Raorchestes coonoorensis, also known as the Coonore bushfrog or Coonoor bush frog, is a species of frogs endemic to the Western Ghats, India. It is reported from its type locality, Sim's Park in Coonoor (hence its name), with an additional observation from Kothagiri; both locations are in the state of Tamil Nadu. Its altitudinal range is 1780–1850 m asl.

==Taxonomy==
Raorchestes coonoorensis was described in 2009 as Philautus coonoorensis by Sathyabhama Das Biju and Franky Bossuyt (along with 11 other related frogs from the Western Ghats), using both molecular phylogenetics and morphology. Based on molecular data, its closest relatives are Raorchestes charius and Raorchestes griet; it can be readily distinguished from these using morphological features. Later molecular analyses led to moving it from Philautus to Raorchestes.

==Description==
Raorchestes coonoorensis is a small frog. Only males have been collected; the five males in the type series measure 20.7–23.8 mm in snout–vent length. Snout is long (longer than horizontal diameter of the eye) and tympanum is rather distinct. Body is slender and hind-limbs are relatively long. Hands have no webbing but have lateral dermal fringes; toes are slightly webbed. Dorsum bears spinular projections, and much of the dorsal surfaces are shagreened with some granular projections. Upper eyelids are shagreened with some prominent horny spinules, and sides of head are shagreened with prominent tubercles. Dorsum is light-reddish brown, grey, or light-grey, with a light black stripe between the eyes and a pair of brown concave stripes running from behind the eye to the vent. Loreal and tympanic regions are dark-brownish black, and upper and lower jaws have brownish bands alternating with light grey. Both fore and hind-limbs have dark-brownish cross bands. Ventral side is grey with variable-sized dark-brown specks; hands and feet are greyish.
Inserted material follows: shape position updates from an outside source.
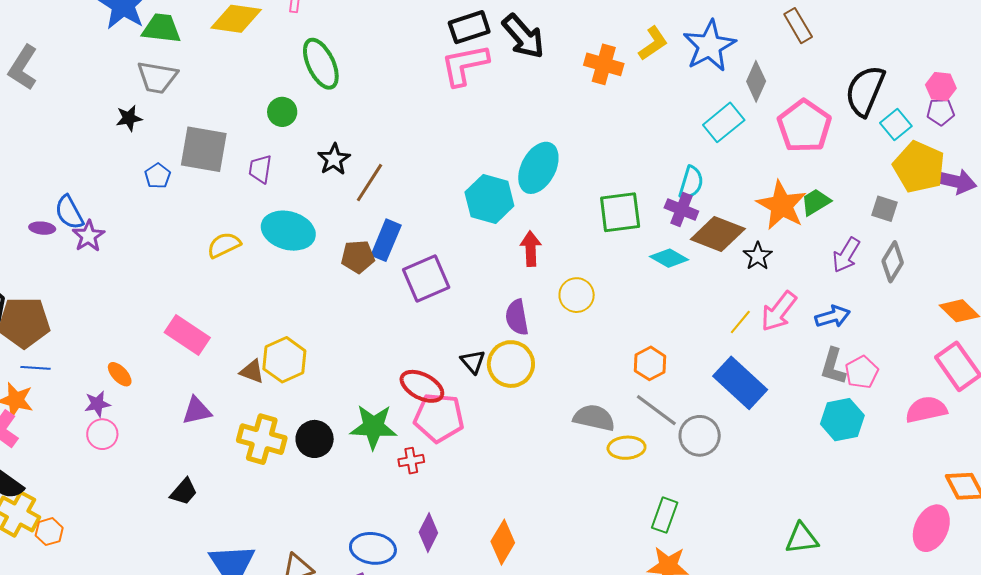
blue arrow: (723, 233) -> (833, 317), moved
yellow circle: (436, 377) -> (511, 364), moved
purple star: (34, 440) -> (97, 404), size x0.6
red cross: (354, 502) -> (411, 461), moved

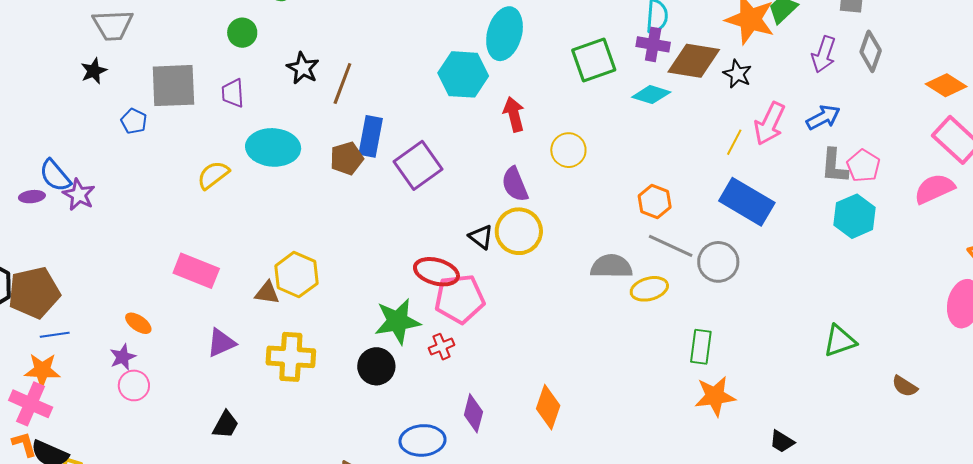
black circle: (315, 439) -> (376, 366), moved

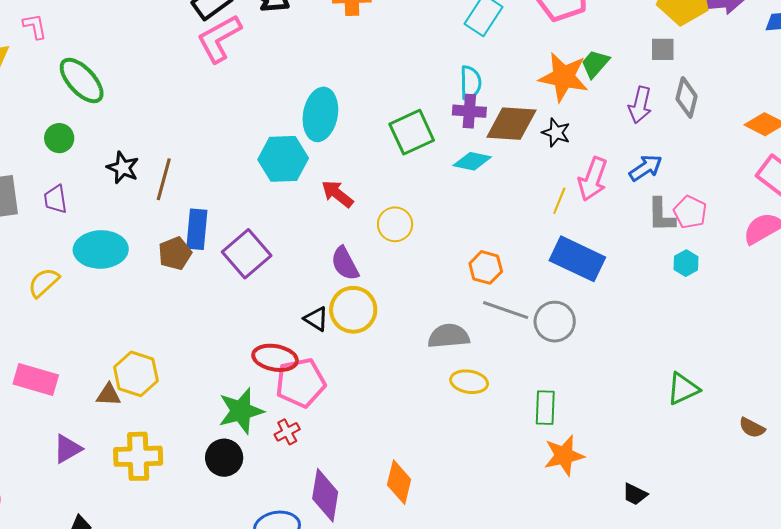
red arrow: (514, 114) -> (337, 194), turned -32
cyan hexagon: (854, 216) -> (686, 263), size x0.6
yellow ellipse: (649, 289) -> (469, 382), moved, turned 30
purple diamond: (473, 413) -> (325, 495), size x1.4

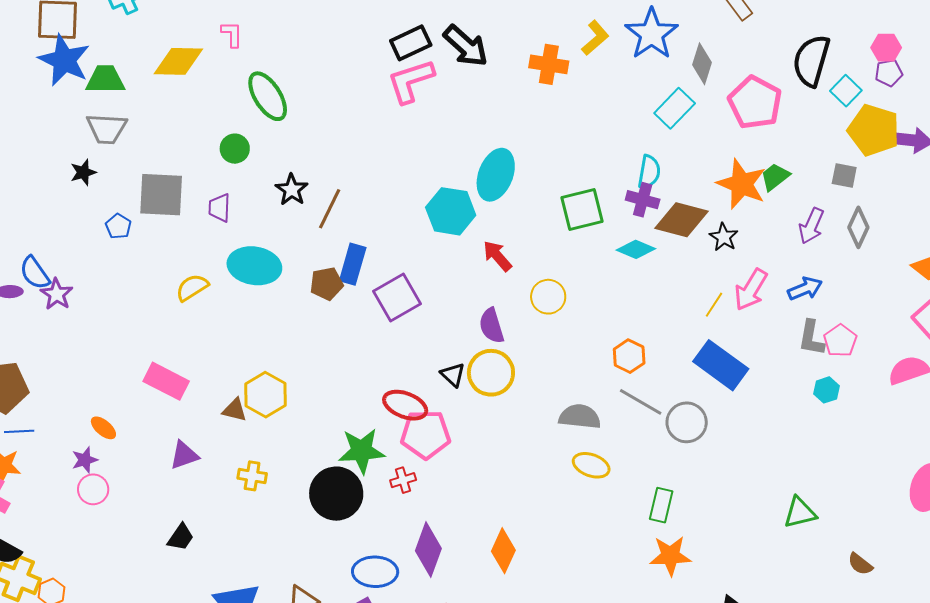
yellow cross: (138, 456) -> (252, 476), size x0.6
black circle: (224, 458) -> (336, 494), size x1.4

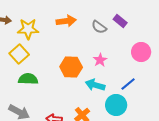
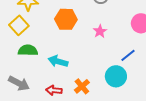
orange hexagon: (71, 67) -> (66, 19), moved
cyan arrow: (95, 85) -> (58, 61), moved

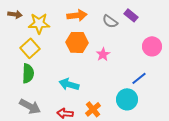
pink star: (100, 31) -> (103, 54), moved
green semicircle: (28, 50) -> (28, 73), moved, turned 90

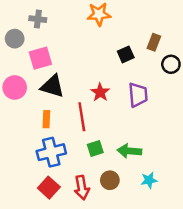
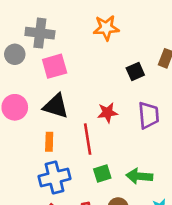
gray cross: (38, 19) -> (40, 33), size x1.5
pink square: (40, 58) -> (55, 66), moved
red star: (100, 92) -> (108, 113), turned 30

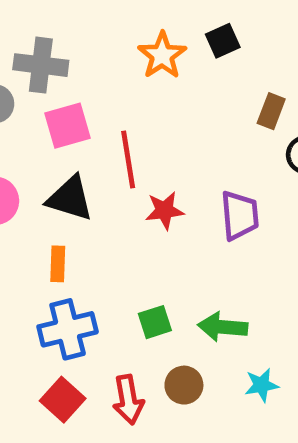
orange star: (106, 28) -> (162, 55), turned -30
black square: (135, 72) -> (223, 41), moved
red line: (88, 139) -> (128, 160), moved

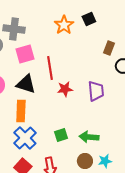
orange rectangle: (58, 264) -> (21, 111), size x1.5
blue cross: (68, 329) -> (25, 138), turned -30
brown circle: (184, 385) -> (85, 161), moved

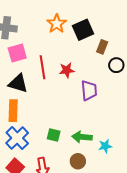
black square: (89, 19) -> (83, 30), moved, size x1.5
red star: (65, 89) -> (67, 70), moved
green square: (61, 135) -> (54, 135), turned 32
cyan star: (105, 161) -> (105, 146), moved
==Habitat and conservation==
Raorchestes coonoorensis is known from an Eucalyptus plantation and neighbouring disturbed forest. All individuals were collected on leaves, 1–1.5 m above the ground, during rain in the late evening.

It is locally abundant and seems to tolerate some habitat modification; it might also occur more widely than currently known. It has been observed in disturbed forest and near a eucalyptus plantation. This frog can be harmed by pesticides and tourism.